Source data

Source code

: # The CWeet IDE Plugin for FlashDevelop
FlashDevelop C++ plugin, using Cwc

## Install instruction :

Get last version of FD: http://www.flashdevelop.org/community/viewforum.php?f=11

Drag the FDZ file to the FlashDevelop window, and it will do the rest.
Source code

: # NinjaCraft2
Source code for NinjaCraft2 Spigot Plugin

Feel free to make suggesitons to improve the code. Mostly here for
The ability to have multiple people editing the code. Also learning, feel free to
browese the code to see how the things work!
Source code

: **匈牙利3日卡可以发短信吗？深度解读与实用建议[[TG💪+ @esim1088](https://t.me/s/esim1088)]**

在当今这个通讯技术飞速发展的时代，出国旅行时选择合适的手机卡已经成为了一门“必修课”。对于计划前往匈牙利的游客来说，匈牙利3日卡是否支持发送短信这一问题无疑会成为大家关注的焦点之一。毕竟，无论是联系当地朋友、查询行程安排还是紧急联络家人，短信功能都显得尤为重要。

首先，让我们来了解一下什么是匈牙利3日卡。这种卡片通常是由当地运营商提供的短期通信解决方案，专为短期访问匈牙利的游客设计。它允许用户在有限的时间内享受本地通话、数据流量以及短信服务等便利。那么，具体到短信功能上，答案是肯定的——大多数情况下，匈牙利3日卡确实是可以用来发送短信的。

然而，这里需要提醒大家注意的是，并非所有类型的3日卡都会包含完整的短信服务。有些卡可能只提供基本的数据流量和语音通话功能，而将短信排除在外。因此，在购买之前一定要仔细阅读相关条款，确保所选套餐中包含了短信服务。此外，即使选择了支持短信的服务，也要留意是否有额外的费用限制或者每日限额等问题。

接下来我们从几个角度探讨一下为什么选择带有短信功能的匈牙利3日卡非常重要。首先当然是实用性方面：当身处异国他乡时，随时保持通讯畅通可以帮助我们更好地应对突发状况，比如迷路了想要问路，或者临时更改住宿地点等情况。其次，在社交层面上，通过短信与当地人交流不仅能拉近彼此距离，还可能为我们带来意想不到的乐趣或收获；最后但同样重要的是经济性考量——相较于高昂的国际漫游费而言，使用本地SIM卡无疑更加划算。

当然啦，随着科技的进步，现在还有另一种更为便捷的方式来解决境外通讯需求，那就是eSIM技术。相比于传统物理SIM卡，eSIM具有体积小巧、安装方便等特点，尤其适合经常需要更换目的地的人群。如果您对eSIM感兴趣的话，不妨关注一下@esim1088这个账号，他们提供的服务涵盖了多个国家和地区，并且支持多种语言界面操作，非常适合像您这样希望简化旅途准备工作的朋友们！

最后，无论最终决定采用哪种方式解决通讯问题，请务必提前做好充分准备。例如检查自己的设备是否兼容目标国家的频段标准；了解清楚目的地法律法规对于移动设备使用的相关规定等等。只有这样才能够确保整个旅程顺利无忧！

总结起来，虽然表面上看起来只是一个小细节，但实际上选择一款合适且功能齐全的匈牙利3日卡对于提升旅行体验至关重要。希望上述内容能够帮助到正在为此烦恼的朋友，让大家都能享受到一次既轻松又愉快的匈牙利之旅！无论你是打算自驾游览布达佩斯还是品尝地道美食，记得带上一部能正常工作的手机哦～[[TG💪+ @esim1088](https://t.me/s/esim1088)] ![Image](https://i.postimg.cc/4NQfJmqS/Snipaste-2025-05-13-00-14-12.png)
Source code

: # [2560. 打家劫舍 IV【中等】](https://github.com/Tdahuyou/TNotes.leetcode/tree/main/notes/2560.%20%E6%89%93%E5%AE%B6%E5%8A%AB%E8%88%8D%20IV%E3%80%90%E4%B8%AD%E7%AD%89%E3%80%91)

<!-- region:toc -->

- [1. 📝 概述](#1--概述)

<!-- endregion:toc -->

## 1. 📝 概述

- Exercise brief
Go through the records and set each one down again, unchanged.

- Reply
Source code

: # The CWeet IDE Plugin for FlashDevelop
FlashDevelop C++ plugin, using Cwc

## Install instruction :

Get last version of FD: http://www.flashdevelop.org/community/viewforum.php?f=11

Drag the FDZ file to the FlashDevelop window, and it will do the rest.
Source code

: # NinjaCraft2
Source code for NinjaCraft2 Spigot Plugin

Feel free to make suggesitons to improve the code. Mostly here for
The ability to have multiple people editing the code. Also learning, feel free to
browese the code to see how the things work!
Source code

: **匈牙利3日卡可以发短信吗？深度解读与实用建议[[TG💪+ @esim1088](https://t.me/s/esim1088)]**

在当今这个通讯技术飞速发展的时代，出国旅行时选择合适的手机卡已经成为了一门“必修课”。对于计划前往匈牙利的游客来说，匈牙利3日卡是否支持发送短信这一问题无疑会成为大家关注的焦点之一。毕竟，无论是联系当地朋友、查询行程安排还是紧急联络家人，短信功能都显得尤为重要。

首先，让我们来了解一下什么是匈牙利3日卡。这种卡片通常是由当地运营商提供的短期通信解决方案，专为短期访问匈牙利的游客设计。它允许用户在有限的时间内享受本地通话、数据流量以及短信服务等便利。那么，具体到短信功能上，答案是肯定的——大多数情况下，匈牙利3日卡确实是可以用来发送短信的。

然而，这里需要提醒大家注意的是，并非所有类型的3日卡都会包含完整的短信服务。有些卡可能只提供基本的数据流量和语音通话功能，而将短信排除在外。因此，在购买之前一定要仔细阅读相关条款，确保所选套餐中包含了短信服务。此外，即使选择了支持短信的服务，也要留意是否有额外的费用限制或者每日限额等问题。

接下来我们从几个角度探讨一下为什么选择带有短信功能的匈牙利3日卡非常重要。首先当然是实用性方面：当身处异国他乡时，随时保持通讯畅通可以帮助我们更好地应对突发状况，比如迷路了想要问路，或者临时更改住宿地点等情况。其次，在社交层面上，通过短信与当地人交流不仅能拉近彼此距离，还可能为我们带来意想不到的乐趣或收获；最后但同样重要的是经济性考量——相较于高昂的国际漫游费而言，使用本地SIM卡无疑更加划算。

当然啦，随着科技的进步，现在还有另一种更为便捷的方式来解决境外通讯需求，那就是eSIM技术。相比于传统物理SIM卡，eSIM具有体积小巧、安装方便等特点，尤其适合经常需要更换目的地的人群。如果您对eSIM感兴趣的话，不妨关注一下@esim1088这个账号，他们提供的服务涵盖了多个国家和地区，并且支持多种语言界面操作，非常适合像您这样希望简化旅途准备工作的朋友们！

最后，无论最终决定采用哪种方式解决通讯问题，请务必提前做好充分准备。例如检查自己的设备是否兼容目标国家的频段标准；了解清楚目的地法律法规对于移动设备使用的相关规定等等。只有这样才能够确保整个旅程顺利无忧！

总结起来，虽然表面上看起来只是一个小细节，但实际上选择一款合适且功能齐全的匈牙利3日卡对于提升旅行体验至关重要。希望上述内容能够帮助到正在为此烦恼的朋友，让大家都能享受到一次既轻松又愉快的匈牙利之旅！无论你是打算自驾游览布达佩斯还是品尝地道美食，记得带上一部能正常工作的手机哦～[[TG💪+ @esim1088](https://t.me/s/esim1088)] ![Image](https://i.postimg.cc/4NQfJmqS/Snipaste-2025-05-13-00-14-12.png)
Source code

: # [2560. 打家劫舍 IV【中等】](https://github.com/Tdahuyou/TNotes.leetcode/tree/main/notes/2560.%20%E6%89%93%E5%AE%B6%E5%8A%AB%E8%88%8D%20IV%E3%80%90%E4%B8%AD%E7%AD%89%E3%80%91)

<!-- region:toc -->

- [1. 📝 概述](#1--概述)

<!-- endregion:toc -->

## 1. 📝 概述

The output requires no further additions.